Yargı haberciliği denince ilk akla gelen Gökçer Tahincioğlu kitabın derleyeni, Özgür Zeren katkılarıyla. Sunum da Hafıza Merkezi hukukçularından Emel Ataktürk Sevimli'den.
Yüzleşme
Avukat Ataktürk-Sevimli, "Türkiye’de ne geçmişte ne de bugün ağır insan hakları ihlalleri ile yüzleşmek yönünde gerçek ve samimi bir irade olmadı, böyle bir iradenin tezahürü için gerekli siyasi ve sosyal basıncın olduğu da söylenemez" diyor.
"Bu kitapta öykülerini okuyacağınız davaların tanımlanması için 'yüzleşme davaları' adının yaygın olarak kullanılması, bir dönem aralanan perdeden gördüklerimizin bir yüzleşmeye ne denli ihtiyaç olduğunu göstermesinden ve bu ihtiyacı hatırlatma çabasından ibaret. Yoksa Türkiye’nin içinde bulunduğu çatışmalı şartların her türlü hakikat arayışını ve yüzleşme çağrısını ne denli imkânsız kıldığını bilmez değiliz."
İki kitap
İki kitaptan oluşan bu çalışmada Hafıza Merkezi’nin faaliyetleri önemli bir alanı kaplıyor. Zira Hafıza Merkezi’nin dosya notları, duruşma raporları, 30-40 yıllık döneme yayılan davalarla ilgili oluşturduğu zaman çizelgeleri unutturulmak, gözden kaçırılmak, kapatılmak istenilen olayların, dosyaların, davaların belleği haline gelmiş durumda.
Elimizdeki kitap birinci kitap oluyor, devamındaki ikinci kitapta da sekiz ayrı yazar, bu kitaptaki dosyalar üzerinden verilen adalet mücadelesinin öznelerinin hikayelerini paylaşıyor.
Ataktürk-Sevimli, Hafıza Merkezi'nin "inkara ve unutuşa karşı hatırlama ve hatırlatma çabasının bir parçası olarak birçok çalışma yürüttüğünü anlatıyor, "Adalet arayışına dair yargılamaların takip, belgelenme ve analizin de bu çalışmaların bir bölümü olarak hâlâ sürdüğünü duyuruyor.

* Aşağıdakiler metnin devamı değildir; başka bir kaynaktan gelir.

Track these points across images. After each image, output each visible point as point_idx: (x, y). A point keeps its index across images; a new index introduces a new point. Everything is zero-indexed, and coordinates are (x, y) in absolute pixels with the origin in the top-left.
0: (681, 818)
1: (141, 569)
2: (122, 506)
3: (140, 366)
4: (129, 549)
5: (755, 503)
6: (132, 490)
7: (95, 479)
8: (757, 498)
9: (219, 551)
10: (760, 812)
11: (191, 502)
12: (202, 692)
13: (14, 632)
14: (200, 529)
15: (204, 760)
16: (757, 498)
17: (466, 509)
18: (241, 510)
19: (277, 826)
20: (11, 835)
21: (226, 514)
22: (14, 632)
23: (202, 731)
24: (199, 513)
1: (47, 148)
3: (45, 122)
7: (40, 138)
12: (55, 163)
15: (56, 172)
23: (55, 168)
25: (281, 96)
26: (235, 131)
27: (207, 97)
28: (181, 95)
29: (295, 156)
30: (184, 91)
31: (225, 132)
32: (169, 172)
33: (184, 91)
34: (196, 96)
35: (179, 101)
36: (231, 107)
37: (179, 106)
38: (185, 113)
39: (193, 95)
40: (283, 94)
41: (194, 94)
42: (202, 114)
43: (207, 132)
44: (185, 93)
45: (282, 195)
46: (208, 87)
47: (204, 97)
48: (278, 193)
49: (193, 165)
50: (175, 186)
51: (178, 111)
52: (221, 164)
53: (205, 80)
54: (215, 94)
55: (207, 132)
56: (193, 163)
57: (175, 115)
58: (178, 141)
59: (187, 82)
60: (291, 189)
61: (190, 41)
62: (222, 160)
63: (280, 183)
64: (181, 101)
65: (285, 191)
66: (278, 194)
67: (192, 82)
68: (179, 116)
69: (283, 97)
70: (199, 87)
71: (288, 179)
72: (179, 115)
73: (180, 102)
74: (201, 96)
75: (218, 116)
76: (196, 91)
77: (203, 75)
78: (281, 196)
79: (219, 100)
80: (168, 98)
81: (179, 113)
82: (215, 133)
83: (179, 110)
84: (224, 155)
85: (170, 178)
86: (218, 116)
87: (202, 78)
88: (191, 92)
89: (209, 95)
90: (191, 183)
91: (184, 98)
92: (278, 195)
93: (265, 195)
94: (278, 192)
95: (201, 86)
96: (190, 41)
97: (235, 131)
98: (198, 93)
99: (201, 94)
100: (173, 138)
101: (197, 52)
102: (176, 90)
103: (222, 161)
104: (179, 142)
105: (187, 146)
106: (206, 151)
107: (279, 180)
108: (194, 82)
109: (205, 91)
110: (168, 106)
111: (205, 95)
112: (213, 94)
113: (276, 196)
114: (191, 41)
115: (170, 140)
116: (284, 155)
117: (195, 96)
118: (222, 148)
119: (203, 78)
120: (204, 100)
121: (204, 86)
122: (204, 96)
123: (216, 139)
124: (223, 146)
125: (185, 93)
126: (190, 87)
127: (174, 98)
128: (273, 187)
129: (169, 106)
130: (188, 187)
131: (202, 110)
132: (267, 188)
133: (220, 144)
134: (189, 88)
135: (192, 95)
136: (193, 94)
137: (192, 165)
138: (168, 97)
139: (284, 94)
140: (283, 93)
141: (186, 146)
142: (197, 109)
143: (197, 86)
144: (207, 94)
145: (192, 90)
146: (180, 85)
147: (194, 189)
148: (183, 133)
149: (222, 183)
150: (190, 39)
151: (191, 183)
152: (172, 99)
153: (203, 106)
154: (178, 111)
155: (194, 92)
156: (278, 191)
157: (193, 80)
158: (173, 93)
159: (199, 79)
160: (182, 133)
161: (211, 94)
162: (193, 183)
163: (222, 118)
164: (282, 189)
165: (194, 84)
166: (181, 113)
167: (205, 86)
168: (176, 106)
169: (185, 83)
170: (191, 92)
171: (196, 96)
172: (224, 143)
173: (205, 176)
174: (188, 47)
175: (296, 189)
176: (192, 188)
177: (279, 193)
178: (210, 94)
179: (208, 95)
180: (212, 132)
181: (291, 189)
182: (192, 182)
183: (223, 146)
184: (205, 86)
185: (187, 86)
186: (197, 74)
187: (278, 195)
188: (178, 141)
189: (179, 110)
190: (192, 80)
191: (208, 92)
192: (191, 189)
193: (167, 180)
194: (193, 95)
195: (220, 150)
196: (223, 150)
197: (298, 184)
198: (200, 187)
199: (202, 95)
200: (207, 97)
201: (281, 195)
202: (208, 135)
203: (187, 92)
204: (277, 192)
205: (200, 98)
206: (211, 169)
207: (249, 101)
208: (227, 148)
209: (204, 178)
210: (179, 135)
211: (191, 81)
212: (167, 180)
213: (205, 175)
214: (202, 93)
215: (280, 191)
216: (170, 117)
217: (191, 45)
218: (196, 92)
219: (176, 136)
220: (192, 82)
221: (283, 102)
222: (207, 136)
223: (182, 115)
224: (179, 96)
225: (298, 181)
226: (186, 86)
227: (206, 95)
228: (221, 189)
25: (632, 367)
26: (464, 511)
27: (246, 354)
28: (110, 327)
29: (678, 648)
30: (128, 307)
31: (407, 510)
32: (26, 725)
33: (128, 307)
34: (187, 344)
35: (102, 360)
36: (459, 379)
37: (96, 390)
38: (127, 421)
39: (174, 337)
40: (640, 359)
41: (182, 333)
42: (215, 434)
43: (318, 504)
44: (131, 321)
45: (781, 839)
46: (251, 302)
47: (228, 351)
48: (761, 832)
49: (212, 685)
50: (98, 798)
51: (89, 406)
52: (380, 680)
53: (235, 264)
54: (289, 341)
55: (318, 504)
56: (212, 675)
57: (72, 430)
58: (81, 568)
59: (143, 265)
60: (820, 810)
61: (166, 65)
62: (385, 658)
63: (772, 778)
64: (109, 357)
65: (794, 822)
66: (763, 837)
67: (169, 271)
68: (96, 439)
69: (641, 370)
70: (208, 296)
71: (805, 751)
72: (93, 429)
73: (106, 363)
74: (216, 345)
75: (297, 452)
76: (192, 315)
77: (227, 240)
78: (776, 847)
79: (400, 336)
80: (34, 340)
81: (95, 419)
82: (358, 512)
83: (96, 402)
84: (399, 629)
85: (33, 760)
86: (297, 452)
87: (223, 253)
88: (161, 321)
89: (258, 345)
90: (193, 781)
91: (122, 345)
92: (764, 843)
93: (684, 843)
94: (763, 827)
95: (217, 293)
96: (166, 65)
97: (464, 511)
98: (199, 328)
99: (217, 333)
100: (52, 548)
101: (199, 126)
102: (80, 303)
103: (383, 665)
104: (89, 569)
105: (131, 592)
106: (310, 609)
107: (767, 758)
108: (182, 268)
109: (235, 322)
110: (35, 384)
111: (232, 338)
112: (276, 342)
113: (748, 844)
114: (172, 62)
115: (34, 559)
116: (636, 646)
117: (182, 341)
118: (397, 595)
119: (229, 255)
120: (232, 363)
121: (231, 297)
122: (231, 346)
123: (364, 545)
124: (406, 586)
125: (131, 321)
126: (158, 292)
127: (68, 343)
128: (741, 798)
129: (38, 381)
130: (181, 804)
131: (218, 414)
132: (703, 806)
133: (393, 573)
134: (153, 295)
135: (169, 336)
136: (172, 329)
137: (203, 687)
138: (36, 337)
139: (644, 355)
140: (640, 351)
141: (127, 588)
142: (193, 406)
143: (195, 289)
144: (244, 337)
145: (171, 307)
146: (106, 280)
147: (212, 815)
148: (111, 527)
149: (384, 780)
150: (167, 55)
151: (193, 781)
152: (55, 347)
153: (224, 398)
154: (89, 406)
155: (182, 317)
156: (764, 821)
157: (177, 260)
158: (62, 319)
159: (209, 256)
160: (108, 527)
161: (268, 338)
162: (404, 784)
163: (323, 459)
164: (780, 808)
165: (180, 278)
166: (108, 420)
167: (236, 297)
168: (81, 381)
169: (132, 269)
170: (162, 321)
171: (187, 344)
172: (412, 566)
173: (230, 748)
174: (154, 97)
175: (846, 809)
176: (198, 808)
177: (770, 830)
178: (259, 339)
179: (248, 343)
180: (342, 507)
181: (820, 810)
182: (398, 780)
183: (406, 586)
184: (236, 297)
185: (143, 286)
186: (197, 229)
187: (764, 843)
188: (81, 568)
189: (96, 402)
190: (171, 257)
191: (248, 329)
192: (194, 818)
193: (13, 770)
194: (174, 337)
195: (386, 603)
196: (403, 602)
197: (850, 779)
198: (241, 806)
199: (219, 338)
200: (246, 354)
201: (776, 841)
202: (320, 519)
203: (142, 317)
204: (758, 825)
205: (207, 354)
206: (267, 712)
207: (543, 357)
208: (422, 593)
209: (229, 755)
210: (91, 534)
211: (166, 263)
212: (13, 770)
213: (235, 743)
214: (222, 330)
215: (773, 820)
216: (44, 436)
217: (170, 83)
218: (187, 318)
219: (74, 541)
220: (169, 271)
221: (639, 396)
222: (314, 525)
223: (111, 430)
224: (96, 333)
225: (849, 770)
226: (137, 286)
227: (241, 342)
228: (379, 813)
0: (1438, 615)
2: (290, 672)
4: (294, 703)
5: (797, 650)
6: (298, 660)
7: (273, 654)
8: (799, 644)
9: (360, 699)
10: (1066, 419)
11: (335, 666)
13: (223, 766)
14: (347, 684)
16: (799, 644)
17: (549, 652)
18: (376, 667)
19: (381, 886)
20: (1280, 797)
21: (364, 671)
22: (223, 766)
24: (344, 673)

"Elinizdeki kitap da bu hatırlama ve hatırlatma çabasının bir ürünü. Yaşamını adalet arayışına adamış hukukçular olmasaydı şiddet mağdurlarının yalnızlığı ve görünmezliği soğuk mahkeme salonlarında da sürer, yargılamalarda pek çok bilgi hâlâ gün ışığına çıkmayı bekliyor olurdu."
İlk Söz'den
Gökçer Tahincioğlu da İlk Söz'de "Tarih sadece zulmün tarihi değil. Bir de insan onuru için bütün bu yapılanlara karşı koyanlar, zulme boyun eğmeyenler, zulme uğramasa da zalime karşı sesini yükseltenler var" hatırlatması yapıyor.
"Bu kitap da sadece fikirleri, duruşları veya sadece doğdukları yer ya da kimlik nedeniyle öldürülenleri, öldürenlerin nasıl korunduğunu, onların yakınlarının bütün ömürlerini adadıkları hukuk mücadelesini anlatmıyor.
"Evrensel bir yasaya dönüşmüş olan cezasızlık kültürünün bu topraklara ekilmiş tohumlarını söküp atmaya çalışanların, o zehirli tohumdan büyük bir orman yaratmak için yaşamlarını mücadeleye adamış insanların yazdığı tarih aynı zamanda anlatılan."
"Umarım, bu çalışmayla oluşturmaya çalıştığımız bellek, cezasızlık kültürünün örmeye çalıştığı kalın duvardan bir tuğla olsun yıkmayı başarır. ” (APK/KU)
* Gökçer Tahincioğlu (derleyen), Kayıp Adalet Cezasızlık ve Korunan Failler (Özgür Zeren’in katkısıyla), Tanıl Bora (editör), Suat Aysu (kapak), Kazım Kızıl (kapak fotoğrafı), Hüsnü Abbas (uygulama), Nebiye Çavuş (düzelti), İletişim Yayınları, İstanbul, 207 sayfa.